### TEXT PROVIDED
----

Las Vegas Sun

May 8, 2024

Politics:

In upset, coalition sought to punish Democrat, not shift the party left

While some say Sen. John Lee’s defeat was about re-centering the party, others say it was about his stance on important issues

Legislature

AP Photo/Cathleen Allison

Nevada Senate Democrats Allison Copening and John Lee talk on the Senate floor late Monday night, June 6, 2011, at the Legislature in Carson City.

While some progressive activists want to parlay their victory over a conservative Democratic lawmaker last week into a broader effort to move the Democratic Party left, the coalition that defeated state Sen. John Lee may have been just a one-shot deal.

Some coalition members who helped oust Lee in last week’s primary said they were not interested in broader goals of making the Democratic Party more liberal or taking out specific moderate lawmakers, as another leader of the coalition said last week.

“It was kind of the perfect storm,” said Nevada Conservation League Political Director Kyle Davis.

He said the group’s involvement in the election was about a bill sponsored by Lee that would remove Nevada from the Lake Tahoe Compact with California.

“We decided that bad actions needed to have consequences,” he said. “So we decided to do it. It’s not our issue to re-center the Democratic Party or move the Democratic Party in a progressive direction. Our concern is environmental issues.”

Indeed, his group is nonpartisan. In a heated 2008 state Senate race, for example, the group sent mailers in support of Republican Joe Heck, who’s now a congressman.

Elisa Cafferata, president and CEO of Nevada Advocates for Planned Parenthood, said the group opposed Lee because of a survey he filled out in 2004, in which he staked out an anti-abortion position and support for restricting access to birth control.

She said Lee’s defeat is an indication voters care about women’s health issues.

“Access to birth control has become an election issue,” she said.

Cafferata pointed to a failed initiative in Nevada to restrict abortions and proposals in other states to require “medically unnecessary” procedures for women before abortions.

----

### RECORDS SHOWN
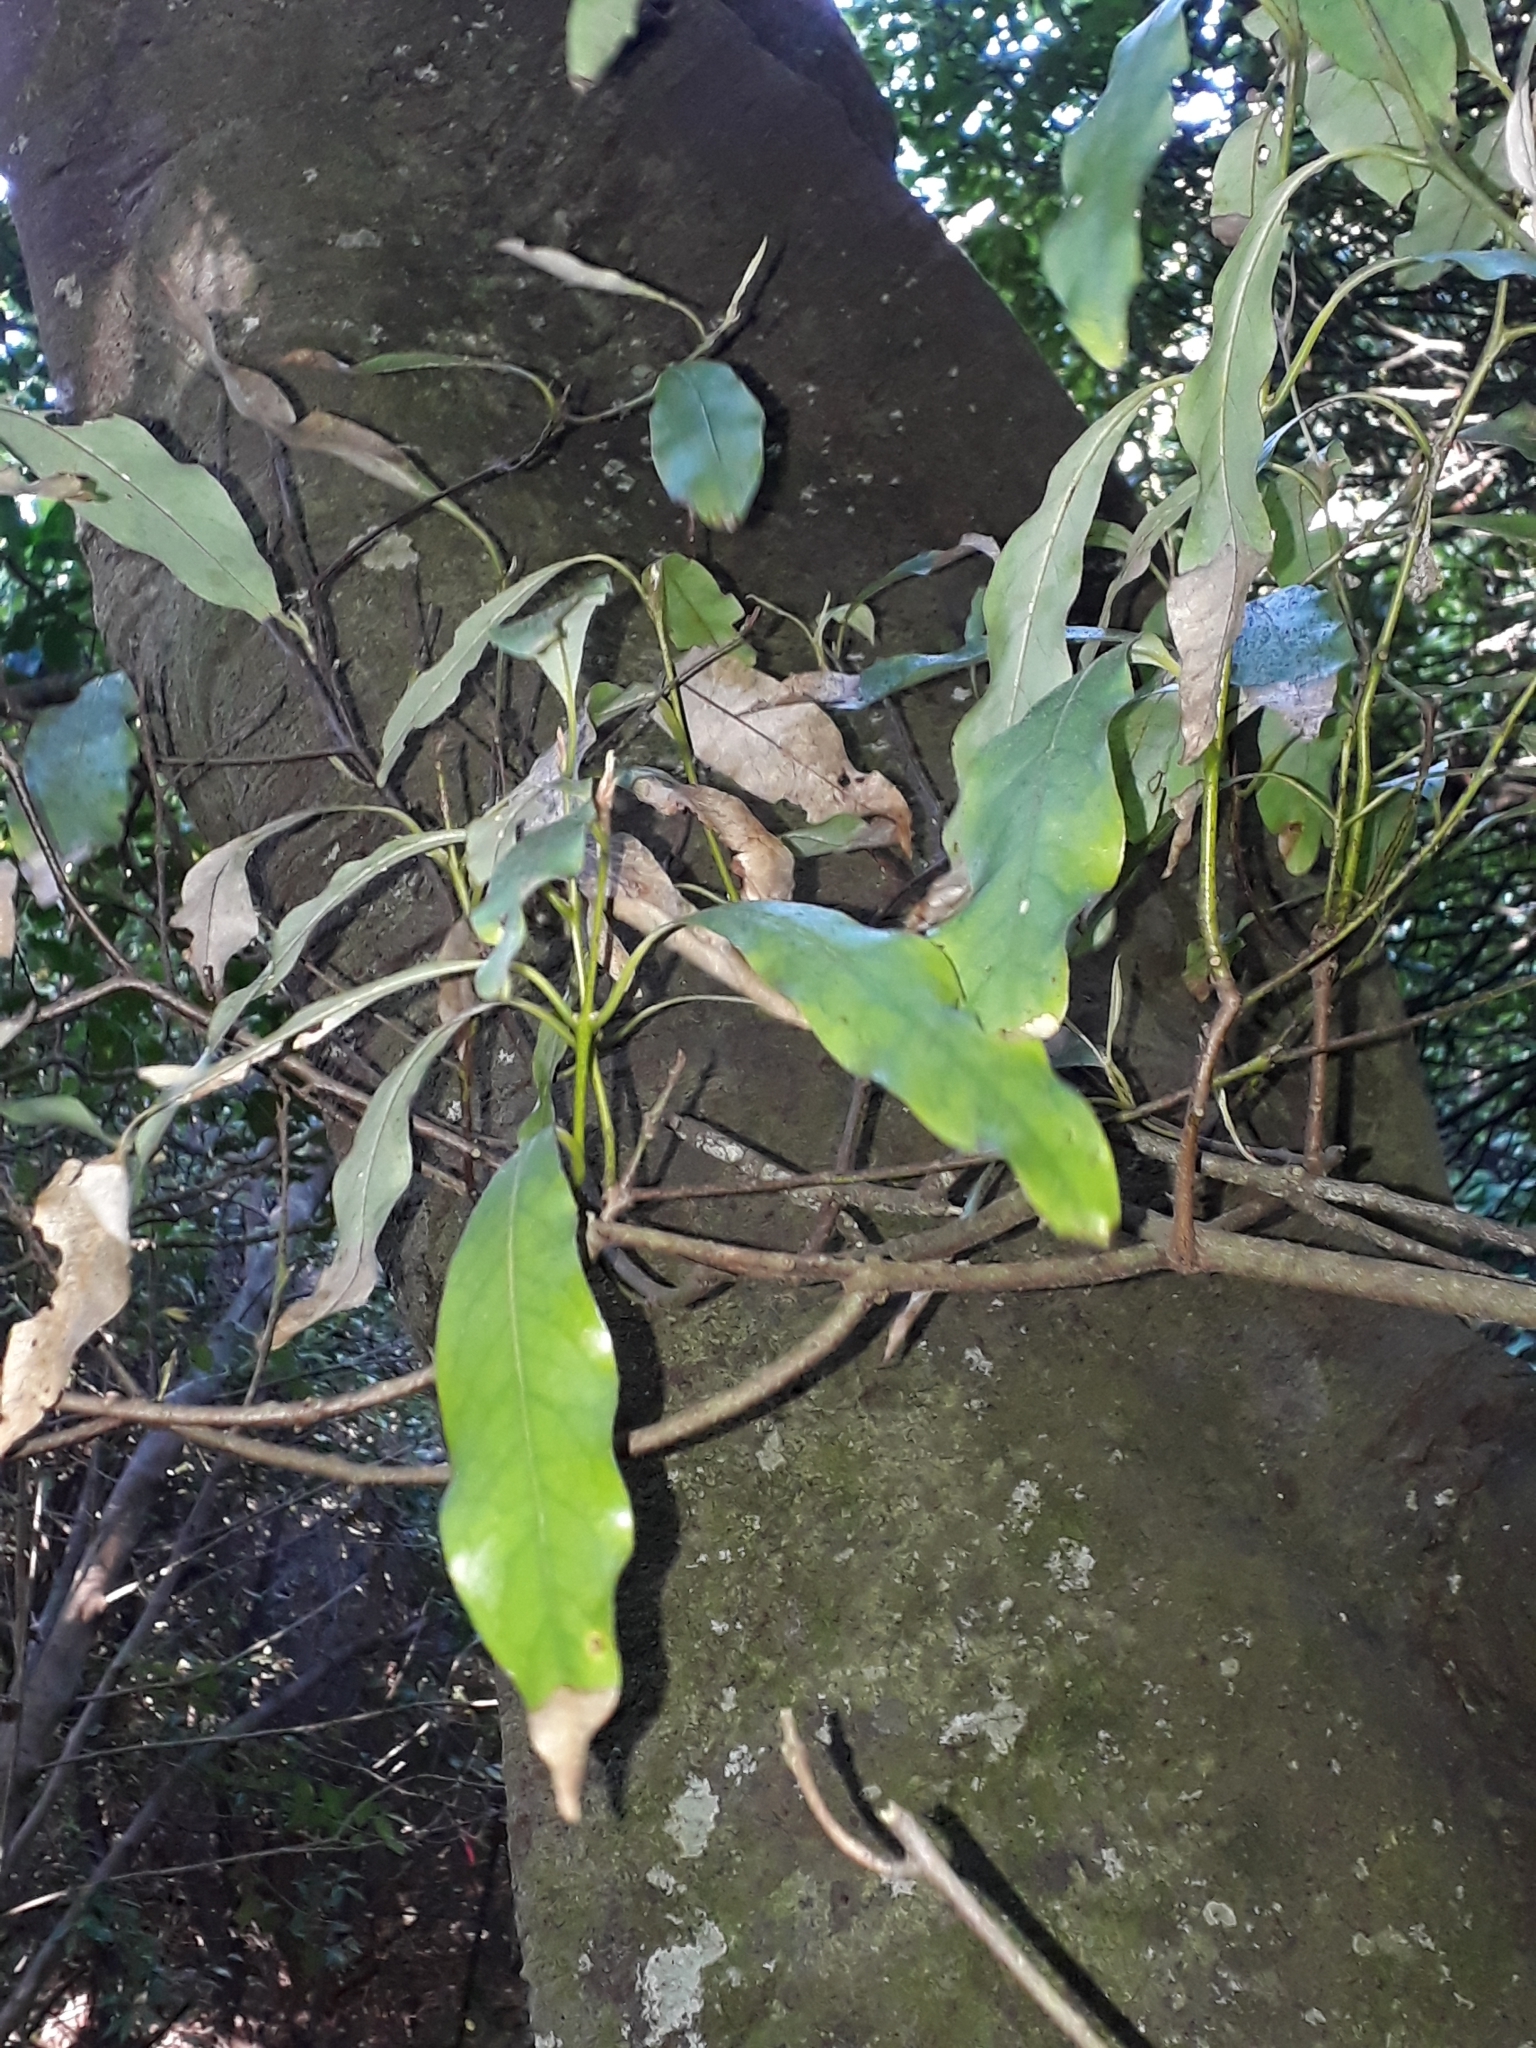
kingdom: Plantae
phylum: Tracheophyta
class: Magnoliopsida
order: Laurales
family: Lauraceae
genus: Beilschmiedia
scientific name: Beilschmiedia tawa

----

### TASK 1
In the article on John Lee's primary defeat, what would the bill sponsored by Lee have done?
### TASK 2
Please reproduce a passage from the article on John Lee's primary defeat word for word, beginning at the words "AP Photo/Cathleen Allison" and stopping after "Director Kyle Davis.".
### TASK 3
Write what comes next in the article on John Lee's primary defeat, picking up after its final sentence.
The data come from a separate source, unrelated to the article on John Lee's primary defeat.

### RESPONSE BOX 1
It would have removed Nevada from the Lake Tahoe Compact with California.

### RESPONSE BOX 2
AP Photo/Cathleen Allison

Nevada Senate Democrats Allison Copening and John Lee talk on the Senate floor late Monday night, June 6, 2011, at the Legislature in Carson City.

While some progressive activists want to parlay their victory over a conservative Democratic lawmaker last week into a broader effort to move the Democratic Party left, the coalition that defeated state Sen. John Lee may have been just a one-shot deal.

Some coalition members who helped oust Lee in last week’s primary said they were not interested in broader goals of making the Democratic Party more liberal or taking out specific moderate lawmakers, as another leader of the coalition said last week.

“It was kind of the perfect storm,” said Nevada Conservation League Political Director Kyle Davis.

### RESPONSE BOX 3
“We hope the message from voters is pretty clear: Legislators in Nevada should not go and copy this legislation,” she said.

In an interview with the Las Vegas Sun on Friday, Erin Neff, head of ProgressNow Nevada Action, a group with a broad progressive agenda, said Lee’s ouster is a warning to Democrats that the base can’t be disregarded.

The goal, Neff has maintained from the beginning, was to shift Democratic lawmakers in Carson City to the left.

Last week, Neff specifically singled out two Democratic assemblywomen, Assemblywoman Marilyn Kirkpatrick of North Las Vegas and Assemblywoman Debbie Smith of Sparks, as lawmakers she was watching. She made clear in the interview she was speaking on her own behalf and not for the coalition.

Indeed, Neff might be out on her own when it comes to targeting other Democrats, who have long been allies of organizations involved in defeating Lee.

The Nevada Conservation League, for example, named Smith one of its lawmakers of the year in 2011.

Neff did not respond to requests for comment on Tuesday.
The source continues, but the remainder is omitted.